At the Heart of the Problem is the Task of Fixing the Financial Architecture

Hank Paulson has an article in the Financial Times where he emphasises that a key part of fixing financial regulation in the US is the task of changing the architecture of financial regulation. This is essential for avoiding problems like AIG being regulated by the State of New York. As he says:

Creating a fundamentally different regulatory system is complex and will take months, if not years. But policymakers can achieve significant near-term regulatory reforms that represent progress towards the ideal. These include giving the Fed expanded powers to regulate market stability, combining the Office of Thrift Supervision and the Office of the Comptroller of the Currency to strengthen regulation by reducing duplication, centralising the scrutiny of mortgage origination, creating an optional federal insurance charter, beginning the process of integrating the Securities and Exchange Commission and Commodity Futures Trading Commission and continuing to improve arrangements for clearing and settling over-the-counter derivatives, including development of well regulated and prudently managed central clearing counterparties for OTC trades.

For some of the background, see this speech, and see here.

Like many democracies, the US is very bad at solving such problems under normal times. The SEC vs. CFTC separation was a silly thing to have, but for decades, it has lingered on. Now, in the aftermath of this crisis, there’s a good chance that it will get fixed. I hope the merged agency draws its organisational culture more from the CFTC than from the SEC.

In the UK, the architecture was fixed in the late 1990s: regulation of all financial firms was placed at the FSA; investment banking for the government was placed at the DMO; the Bank of England was given independence in return for (a) transparency (b) accountability and (c) a narrow mandate to only do monetary policy. The gap in that framework was the lack of a deposit insurance mechanism akin to the US FDIC; this is now being fixed. In the new framework, FSA regulates banks; when FSA makes a decision that a bank is in a bad way, the bank gets handed to the Bank of England which chooses whether to give liquidity support or to shut it down. For the rest, the basic structure of agencies and laws is fine, unlike what’s seen in the US.

In India also, the deeper problems of Indian finance are critically about the accidents of history, which have given us a warped financial architecture. The RBI Act, the FC(R) Act, SC(R) Act, etc., were all done decades ago when knowledge of finance in India was absent. That task before us is that of now replacing all these badly drafted laws by sensible ones.

In the UPA period, we have understood these problems and done a lot of the technical work that lays the groundwork for what comes next. The task for the next goverment is to implement this technical work.
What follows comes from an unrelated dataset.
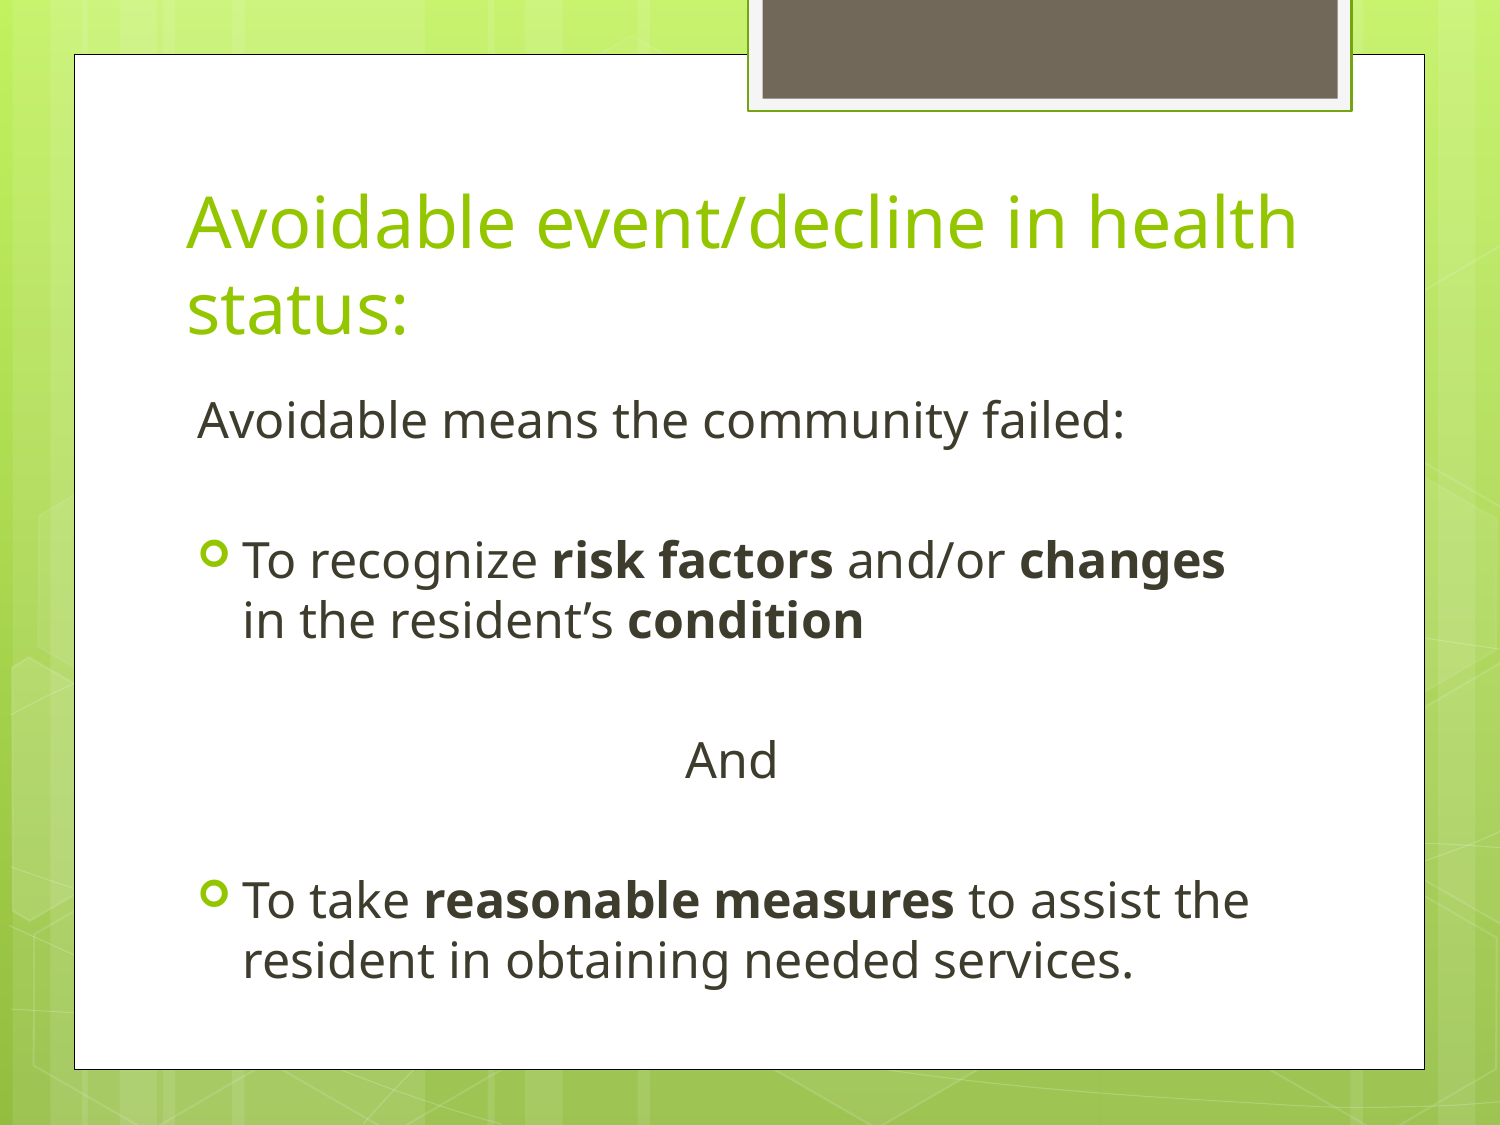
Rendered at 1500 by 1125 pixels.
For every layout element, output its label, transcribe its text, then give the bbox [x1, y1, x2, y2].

title Avoidable event/decline in health status: [171, 168, 1324, 357]
list Avoidable means the community failed: To recognize risk factors and/or changes in the resident’s condition And To take reasonable measures to assist the resident in obtaining needed services. [171, 381, 1283, 1011]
The regulation and supervision of all organised financial trading needs to be placed at SEBI (thus merging functions that are presently at FMC and RBI); banking needs to come out into a BRDA; the regulation of all pension activities (and not just the NPS) needs to be placed in PFRDA; the investment banking for the government that’s presently done at RBI needs to go out into a professional and independent Debt Management Office (which is termed NTMA). At the end of this, we would be holding four regulators (SEBI, BRDA, IRDA, PFRDA), one investment banker (NTMA) and one independent central bank.

1 comment to At the Heart of the Problem is the Task of Fixing the Financial Architecture

  • Sure, let’s let the big investent bankers, Paulson, Geithner, et al “regulate” those big, bad investment bankers and rework the architecture to reign them in. All of the key positions in the administration are big bankers. But of course, we all know that they are no longer in it for their buddies in banking. They are really, really on our side now. As Dr. Evil would say, Right! Wink, Wink.

    The problem with the United States is that it is trying to emulate the failures of central planning in it’s older brothers and sisters. Neither Paulson nor any other central planner can solve the problems in good times or bad. They can only distort the economy with every action they take.

    The banking industry in the United States was never deregulated, it was only reregulated. The regulations were juggled but still serve the big bank interests at the expense of everyone else.

    The deeper problems in Indian finance have to do with the accident of history that brought socialism there. It has ignored the idea of free markets, just as the United States has for decades.